- [What to produce]:
In the text on continuing revelation, which document is cited for Reform Judaism's statement that revelation is a continuous process?

=== Selected text ===

One of the most clear explications of the role of a prophetic people in the church was canonised in the church's Doctrine and Covenants on March 29, 2004.

Islam

The phrase  ("Seal of the Prophets") is a title used in the Quran to designate the prophet Muhammad. It is generally regarded to mean that Muhammad is the last of the prophets sent by God.

Ahmadiyya
Ahmadi Muslims believe that while law-bearing revelation has ended with the perfection of scripture in the form of the Quran, non-scriptural revelation to non-prophets as well as non law-bearing Muslim prophets continues. They cite Quranic verses as well as Ahadith considered by many to be authentic in support of their belief in continuous revelation.

Judaism
Reform Judaism is centered on a continual revelation and that "revelation is a continuous process, confined to no one group and to no one age," according to the Movement's 1937 Columbus Platform.

Conservative Judaism teaches God's revelation at Mount Sinai and God's continuing revelation through study of Jewish texts and through life as a Jewish believer.

=== Excerpted records ===

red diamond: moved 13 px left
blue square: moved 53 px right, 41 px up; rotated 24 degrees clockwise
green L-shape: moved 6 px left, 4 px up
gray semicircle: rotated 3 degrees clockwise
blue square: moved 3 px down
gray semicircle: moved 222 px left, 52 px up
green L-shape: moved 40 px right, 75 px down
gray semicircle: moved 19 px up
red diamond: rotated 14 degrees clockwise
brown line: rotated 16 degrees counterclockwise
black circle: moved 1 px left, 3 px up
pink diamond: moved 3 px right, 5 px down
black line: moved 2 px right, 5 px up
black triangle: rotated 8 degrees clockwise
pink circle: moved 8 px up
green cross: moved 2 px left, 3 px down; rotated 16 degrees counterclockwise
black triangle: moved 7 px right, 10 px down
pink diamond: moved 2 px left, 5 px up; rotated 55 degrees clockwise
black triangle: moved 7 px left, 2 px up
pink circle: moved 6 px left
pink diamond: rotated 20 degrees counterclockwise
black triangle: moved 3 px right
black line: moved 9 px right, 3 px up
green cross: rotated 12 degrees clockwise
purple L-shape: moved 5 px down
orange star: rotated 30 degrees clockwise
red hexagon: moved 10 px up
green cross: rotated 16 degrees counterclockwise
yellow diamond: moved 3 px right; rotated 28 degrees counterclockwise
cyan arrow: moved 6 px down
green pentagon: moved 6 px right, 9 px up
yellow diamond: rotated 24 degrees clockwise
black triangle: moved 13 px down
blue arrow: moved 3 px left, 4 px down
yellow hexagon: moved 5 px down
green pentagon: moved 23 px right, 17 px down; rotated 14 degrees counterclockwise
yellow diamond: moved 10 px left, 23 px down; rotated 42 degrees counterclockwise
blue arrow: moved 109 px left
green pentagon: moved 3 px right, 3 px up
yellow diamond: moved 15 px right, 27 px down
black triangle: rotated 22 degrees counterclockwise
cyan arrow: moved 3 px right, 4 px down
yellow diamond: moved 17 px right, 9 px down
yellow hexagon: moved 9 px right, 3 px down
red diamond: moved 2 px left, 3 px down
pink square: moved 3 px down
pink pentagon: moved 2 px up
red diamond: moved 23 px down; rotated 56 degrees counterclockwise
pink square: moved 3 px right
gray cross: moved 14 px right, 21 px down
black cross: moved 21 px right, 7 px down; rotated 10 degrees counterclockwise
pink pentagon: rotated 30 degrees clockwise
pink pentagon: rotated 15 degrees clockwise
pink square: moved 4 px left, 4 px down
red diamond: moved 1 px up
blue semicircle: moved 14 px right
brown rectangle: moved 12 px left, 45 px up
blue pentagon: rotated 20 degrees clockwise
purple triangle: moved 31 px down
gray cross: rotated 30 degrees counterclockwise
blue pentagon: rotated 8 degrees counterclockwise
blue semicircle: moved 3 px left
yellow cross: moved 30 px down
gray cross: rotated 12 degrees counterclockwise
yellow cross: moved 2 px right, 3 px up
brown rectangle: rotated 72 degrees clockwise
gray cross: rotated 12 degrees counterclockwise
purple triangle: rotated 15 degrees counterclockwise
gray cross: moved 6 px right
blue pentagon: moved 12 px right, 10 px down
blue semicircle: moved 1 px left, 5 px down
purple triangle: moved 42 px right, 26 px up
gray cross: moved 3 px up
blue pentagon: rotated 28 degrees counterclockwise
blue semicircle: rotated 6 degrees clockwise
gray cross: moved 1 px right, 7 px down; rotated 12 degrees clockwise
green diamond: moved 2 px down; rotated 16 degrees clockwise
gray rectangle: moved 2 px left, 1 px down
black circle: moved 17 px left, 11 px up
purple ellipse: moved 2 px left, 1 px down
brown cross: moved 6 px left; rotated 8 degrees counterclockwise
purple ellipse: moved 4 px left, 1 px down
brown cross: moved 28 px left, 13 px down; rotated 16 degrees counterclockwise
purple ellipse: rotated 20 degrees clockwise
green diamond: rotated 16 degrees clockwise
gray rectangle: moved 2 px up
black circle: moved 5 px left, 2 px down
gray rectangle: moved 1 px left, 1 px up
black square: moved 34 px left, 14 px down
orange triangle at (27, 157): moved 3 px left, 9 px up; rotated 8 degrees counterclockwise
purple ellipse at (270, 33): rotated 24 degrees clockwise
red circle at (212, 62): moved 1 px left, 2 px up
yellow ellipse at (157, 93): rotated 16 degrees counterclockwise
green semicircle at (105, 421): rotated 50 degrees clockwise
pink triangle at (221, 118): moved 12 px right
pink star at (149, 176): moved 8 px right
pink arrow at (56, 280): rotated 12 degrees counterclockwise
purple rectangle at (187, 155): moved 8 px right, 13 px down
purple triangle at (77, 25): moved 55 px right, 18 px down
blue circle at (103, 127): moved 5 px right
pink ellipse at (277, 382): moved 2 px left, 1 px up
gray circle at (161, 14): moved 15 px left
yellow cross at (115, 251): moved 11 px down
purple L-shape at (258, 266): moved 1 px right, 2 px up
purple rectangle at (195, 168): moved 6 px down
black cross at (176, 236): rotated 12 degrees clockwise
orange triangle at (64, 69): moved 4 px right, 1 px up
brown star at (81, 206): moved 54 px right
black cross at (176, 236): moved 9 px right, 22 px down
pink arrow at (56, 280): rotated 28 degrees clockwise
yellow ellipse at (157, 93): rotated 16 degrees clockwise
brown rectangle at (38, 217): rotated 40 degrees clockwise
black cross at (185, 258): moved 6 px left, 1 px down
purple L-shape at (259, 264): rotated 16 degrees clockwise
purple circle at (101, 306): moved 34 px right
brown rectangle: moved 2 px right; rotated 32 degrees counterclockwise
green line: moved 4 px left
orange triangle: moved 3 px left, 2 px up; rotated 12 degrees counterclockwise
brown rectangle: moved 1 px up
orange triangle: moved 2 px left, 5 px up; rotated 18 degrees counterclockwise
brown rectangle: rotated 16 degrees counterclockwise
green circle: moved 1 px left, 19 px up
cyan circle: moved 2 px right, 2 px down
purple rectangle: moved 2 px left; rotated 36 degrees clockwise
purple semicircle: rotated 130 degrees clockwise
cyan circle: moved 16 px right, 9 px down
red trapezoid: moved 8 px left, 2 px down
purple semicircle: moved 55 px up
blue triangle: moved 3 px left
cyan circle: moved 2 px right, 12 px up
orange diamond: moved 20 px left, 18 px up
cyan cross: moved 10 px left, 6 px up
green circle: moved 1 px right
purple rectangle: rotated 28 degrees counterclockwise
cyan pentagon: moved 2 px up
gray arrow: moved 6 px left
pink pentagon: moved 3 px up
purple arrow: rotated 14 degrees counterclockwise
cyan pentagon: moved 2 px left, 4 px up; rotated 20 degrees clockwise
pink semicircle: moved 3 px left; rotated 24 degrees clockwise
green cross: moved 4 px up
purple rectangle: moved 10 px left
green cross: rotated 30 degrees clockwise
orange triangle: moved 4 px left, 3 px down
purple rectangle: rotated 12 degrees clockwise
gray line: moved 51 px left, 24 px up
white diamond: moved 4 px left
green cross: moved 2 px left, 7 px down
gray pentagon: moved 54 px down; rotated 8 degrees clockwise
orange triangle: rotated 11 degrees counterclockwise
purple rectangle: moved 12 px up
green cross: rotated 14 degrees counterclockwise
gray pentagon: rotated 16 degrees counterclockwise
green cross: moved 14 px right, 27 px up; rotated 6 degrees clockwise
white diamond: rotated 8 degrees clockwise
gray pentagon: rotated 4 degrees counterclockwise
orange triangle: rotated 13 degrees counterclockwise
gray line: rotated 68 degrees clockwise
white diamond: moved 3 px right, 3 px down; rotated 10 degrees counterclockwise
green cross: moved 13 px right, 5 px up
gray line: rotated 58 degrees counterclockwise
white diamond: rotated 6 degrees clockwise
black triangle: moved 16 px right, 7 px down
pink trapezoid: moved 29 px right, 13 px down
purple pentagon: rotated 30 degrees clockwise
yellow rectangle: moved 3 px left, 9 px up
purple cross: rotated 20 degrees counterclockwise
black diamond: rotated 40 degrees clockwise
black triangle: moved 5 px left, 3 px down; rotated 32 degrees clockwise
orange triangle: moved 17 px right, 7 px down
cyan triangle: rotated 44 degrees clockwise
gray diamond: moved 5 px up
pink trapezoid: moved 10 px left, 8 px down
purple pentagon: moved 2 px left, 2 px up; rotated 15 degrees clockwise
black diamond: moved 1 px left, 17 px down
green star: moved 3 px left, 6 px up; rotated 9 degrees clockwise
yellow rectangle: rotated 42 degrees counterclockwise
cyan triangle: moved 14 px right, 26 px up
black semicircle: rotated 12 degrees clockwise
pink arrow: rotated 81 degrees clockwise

===

- [Output for this exercise]:
The Movement's 1937 Columbus Platform.